- They are subjective. It's hard to decide what to put on a resume about yourself.
- There's no way to know if you are doing it right. Everyone has a different opinion as to what should be included and how it should be formatted.
- They are text-intensive. (Yawn!) People get bleary-eyed reading them.
- They need to be updated a lot. With the average tenure at a job just 18 months, a resume needs to be added to regularly. However, most people fail to remember where they kept their resume file and end up starting over each time they need to look for work.
- They don't really showcase a person properly. A good resume can be made by a bad candidate and a great candidate can have a lousy resume.
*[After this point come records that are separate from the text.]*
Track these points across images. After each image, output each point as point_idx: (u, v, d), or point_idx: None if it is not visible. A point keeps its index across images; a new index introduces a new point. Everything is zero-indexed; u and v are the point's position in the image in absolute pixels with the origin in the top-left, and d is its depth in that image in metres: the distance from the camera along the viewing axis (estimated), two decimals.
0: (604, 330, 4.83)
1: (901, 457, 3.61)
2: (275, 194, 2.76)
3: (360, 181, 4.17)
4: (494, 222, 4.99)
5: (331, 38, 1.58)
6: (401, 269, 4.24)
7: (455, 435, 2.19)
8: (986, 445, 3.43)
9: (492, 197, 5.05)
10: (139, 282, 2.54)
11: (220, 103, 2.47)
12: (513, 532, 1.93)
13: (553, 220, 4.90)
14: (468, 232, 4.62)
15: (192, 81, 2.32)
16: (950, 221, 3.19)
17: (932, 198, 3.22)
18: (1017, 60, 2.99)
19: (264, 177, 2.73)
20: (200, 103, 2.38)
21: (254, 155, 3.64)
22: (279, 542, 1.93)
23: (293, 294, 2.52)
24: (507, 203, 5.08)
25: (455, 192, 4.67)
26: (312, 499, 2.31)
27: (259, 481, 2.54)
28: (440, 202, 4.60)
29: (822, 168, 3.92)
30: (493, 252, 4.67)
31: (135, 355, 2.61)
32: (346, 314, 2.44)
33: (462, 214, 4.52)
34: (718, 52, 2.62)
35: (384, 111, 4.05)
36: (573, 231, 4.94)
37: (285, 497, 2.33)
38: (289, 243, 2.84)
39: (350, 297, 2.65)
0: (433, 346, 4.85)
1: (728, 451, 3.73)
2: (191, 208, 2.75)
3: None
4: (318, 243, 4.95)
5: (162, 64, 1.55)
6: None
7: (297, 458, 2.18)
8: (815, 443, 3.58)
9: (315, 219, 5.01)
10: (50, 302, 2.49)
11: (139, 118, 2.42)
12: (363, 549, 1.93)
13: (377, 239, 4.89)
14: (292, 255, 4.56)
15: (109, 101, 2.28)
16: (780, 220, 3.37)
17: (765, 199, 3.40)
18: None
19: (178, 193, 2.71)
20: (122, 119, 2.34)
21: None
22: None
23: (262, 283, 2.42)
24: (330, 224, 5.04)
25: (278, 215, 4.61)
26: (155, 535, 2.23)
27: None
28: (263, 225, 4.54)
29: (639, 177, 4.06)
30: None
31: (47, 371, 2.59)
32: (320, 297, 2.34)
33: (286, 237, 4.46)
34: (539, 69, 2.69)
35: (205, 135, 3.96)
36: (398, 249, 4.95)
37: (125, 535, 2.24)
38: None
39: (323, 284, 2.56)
1) Consistency. A job seeker can keep track of all their work history in real-time and showcase their accomplishments in one easy-to-access place.
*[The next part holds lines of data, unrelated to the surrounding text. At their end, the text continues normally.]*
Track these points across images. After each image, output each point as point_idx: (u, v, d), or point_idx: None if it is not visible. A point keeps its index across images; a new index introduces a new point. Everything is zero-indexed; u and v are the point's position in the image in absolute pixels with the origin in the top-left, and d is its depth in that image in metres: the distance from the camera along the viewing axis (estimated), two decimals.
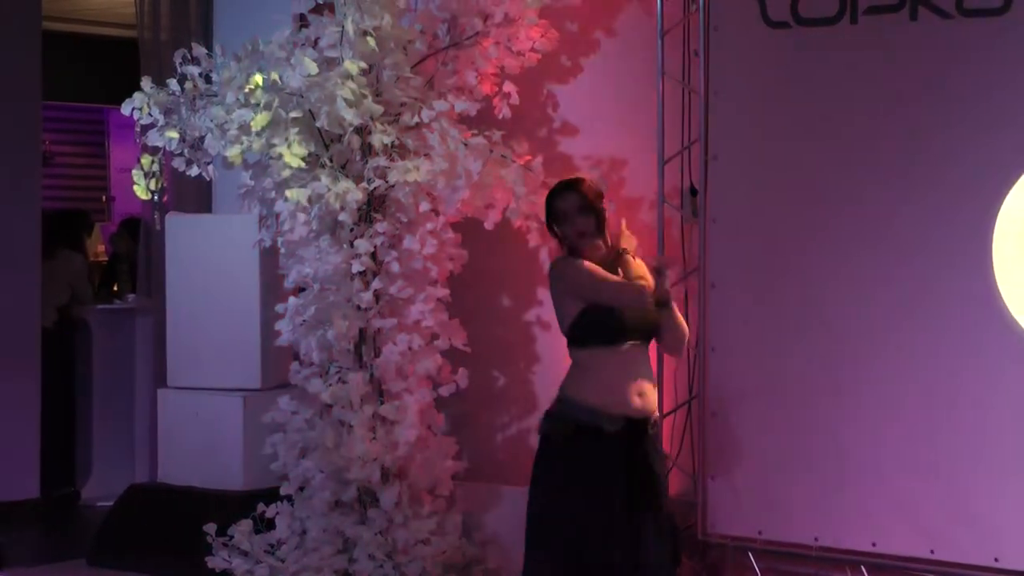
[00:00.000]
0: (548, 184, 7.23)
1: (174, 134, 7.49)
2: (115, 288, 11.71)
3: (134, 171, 7.71)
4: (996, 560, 6.47)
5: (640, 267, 5.56)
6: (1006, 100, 6.42)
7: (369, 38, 7.13)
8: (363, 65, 7.12)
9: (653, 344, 5.68)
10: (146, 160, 7.71)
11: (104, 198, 16.26)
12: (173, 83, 7.49)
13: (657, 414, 5.62)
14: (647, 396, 5.54)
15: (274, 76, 7.15)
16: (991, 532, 6.48)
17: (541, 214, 7.22)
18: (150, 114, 7.49)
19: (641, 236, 5.80)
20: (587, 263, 5.57)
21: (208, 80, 7.47)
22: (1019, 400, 6.42)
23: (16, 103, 9.69)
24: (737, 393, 7.18)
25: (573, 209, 5.57)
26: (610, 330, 5.50)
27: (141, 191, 7.71)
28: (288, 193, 7.03)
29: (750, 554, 7.15)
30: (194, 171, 7.64)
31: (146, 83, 7.55)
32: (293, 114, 7.07)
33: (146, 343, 9.88)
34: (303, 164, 7.07)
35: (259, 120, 7.02)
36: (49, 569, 8.32)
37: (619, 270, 5.55)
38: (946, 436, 6.58)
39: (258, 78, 7.14)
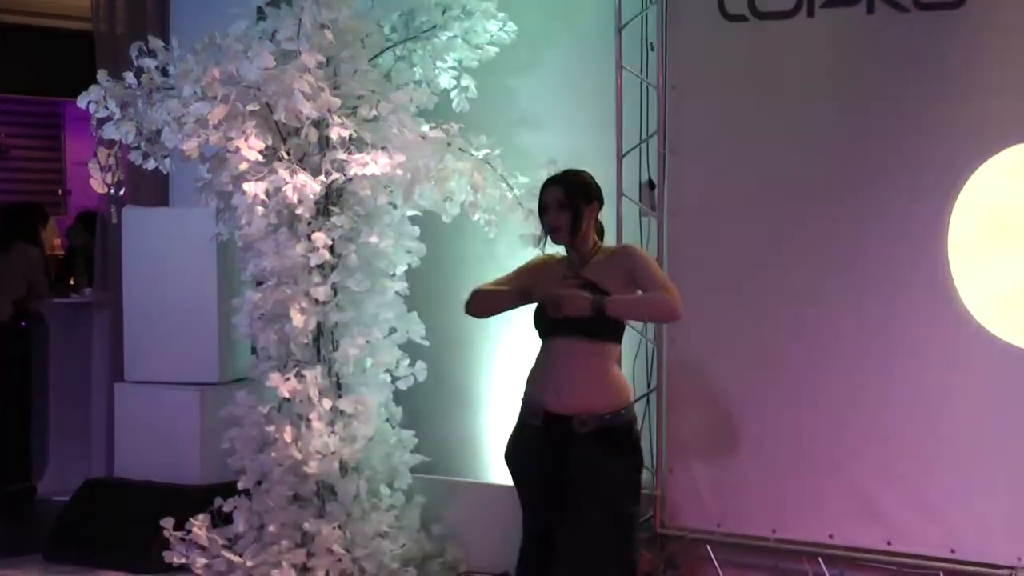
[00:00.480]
0: (505, 178, 7.26)
1: (131, 127, 7.46)
2: (71, 282, 11.63)
3: (91, 164, 7.67)
4: (952, 552, 6.51)
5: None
6: (963, 92, 6.45)
7: (327, 31, 7.11)
8: (321, 58, 7.10)
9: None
10: (102, 153, 7.67)
11: (60, 191, 16.17)
12: (129, 76, 7.46)
13: (592, 414, 5.35)
14: (570, 395, 5.39)
15: (231, 69, 7.13)
16: (947, 523, 6.52)
17: (500, 207, 7.26)
18: (106, 107, 7.46)
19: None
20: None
21: (165, 73, 7.44)
22: (974, 393, 6.46)
23: None
24: (696, 387, 7.21)
25: (552, 203, 5.53)
26: (536, 324, 5.56)
27: (98, 184, 7.67)
28: (245, 187, 7.00)
29: (708, 546, 7.18)
30: (151, 164, 7.61)
31: (102, 76, 7.52)
32: (250, 107, 7.04)
33: (103, 337, 9.83)
34: (260, 157, 7.04)
35: (216, 113, 6.99)
36: (5, 564, 8.25)
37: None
38: (903, 429, 6.62)
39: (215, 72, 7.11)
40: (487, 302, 5.66)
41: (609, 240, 5.79)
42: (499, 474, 5.85)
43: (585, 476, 5.37)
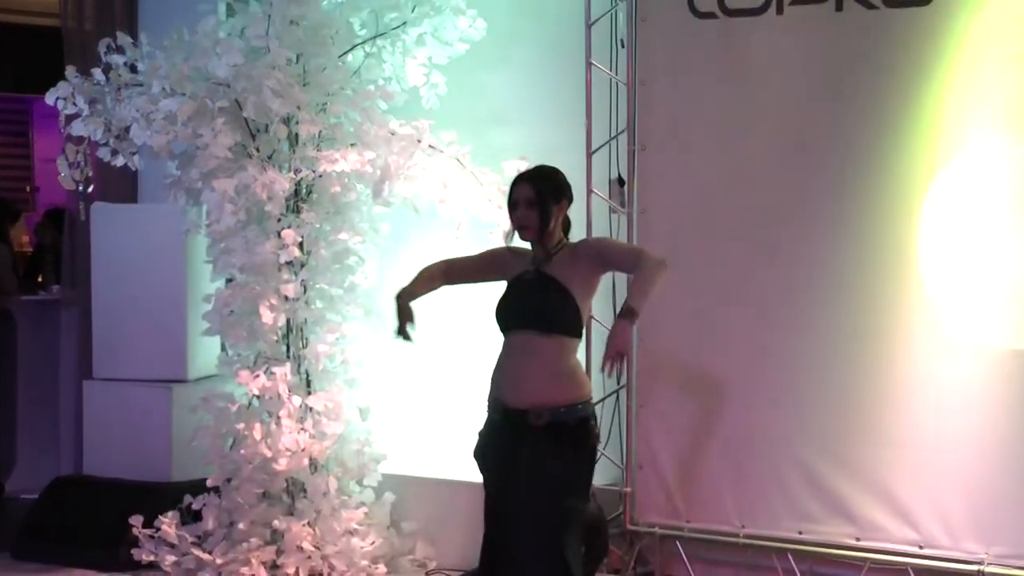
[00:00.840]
0: (475, 175, 7.26)
1: (99, 124, 7.43)
2: (40, 279, 11.58)
3: (59, 161, 7.64)
4: (920, 547, 6.54)
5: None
6: (931, 89, 6.46)
7: (296, 27, 7.10)
8: (290, 54, 7.09)
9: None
10: (71, 150, 7.64)
11: (28, 188, 16.11)
12: (98, 73, 7.44)
13: (546, 407, 5.31)
14: (526, 389, 5.35)
15: (200, 65, 7.11)
16: (914, 519, 6.55)
17: (470, 204, 7.25)
18: (75, 104, 7.43)
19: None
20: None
21: (133, 70, 7.42)
22: (944, 391, 6.48)
23: None
24: (665, 383, 7.21)
25: (521, 200, 5.49)
26: (496, 318, 5.56)
27: (66, 181, 7.64)
28: (216, 184, 6.98)
29: (678, 543, 7.19)
30: (120, 161, 7.59)
31: (71, 73, 7.49)
32: (219, 104, 7.03)
33: (71, 334, 9.78)
34: (229, 154, 7.02)
35: (185, 110, 6.97)
36: None
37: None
38: (872, 426, 6.64)
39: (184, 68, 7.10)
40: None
41: (578, 236, 5.78)
42: (469, 471, 5.83)
43: (534, 468, 5.32)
2) Quality. A job seeker who is not 'design savvy' can create a decent online resume by following the steps offered by the technology. No more comparing 'apples to oranges' - a standard format will make it easy for the hiring manager to assess each candidate fairly.
3) Credibility. An on-line resume immediately adds to a job seeker's personal brand on-line, making it easier for employers to find and verify their candidacy on the Internet (something 4 out of 5 hiring managers check up on).NOTE: This doesn't mean I'm suddenly a fan of people creating YouTube video clips of themselves and pasting their photos all over their resume. This is not Facebook. But, I do think adding graphics and presentations you've developed are great examples of visuals that can be included in an on-line resume format that will make a strong impression - much more so than a regular paper resume could ever convey. My suggestion to job seekers in terms of adding visual elements to their on-line resumes is to simply remember the famous phrase by Doris Day, "People HEAR what they SEE." Hiring managers are the same, so think twice about what you put up on the internet!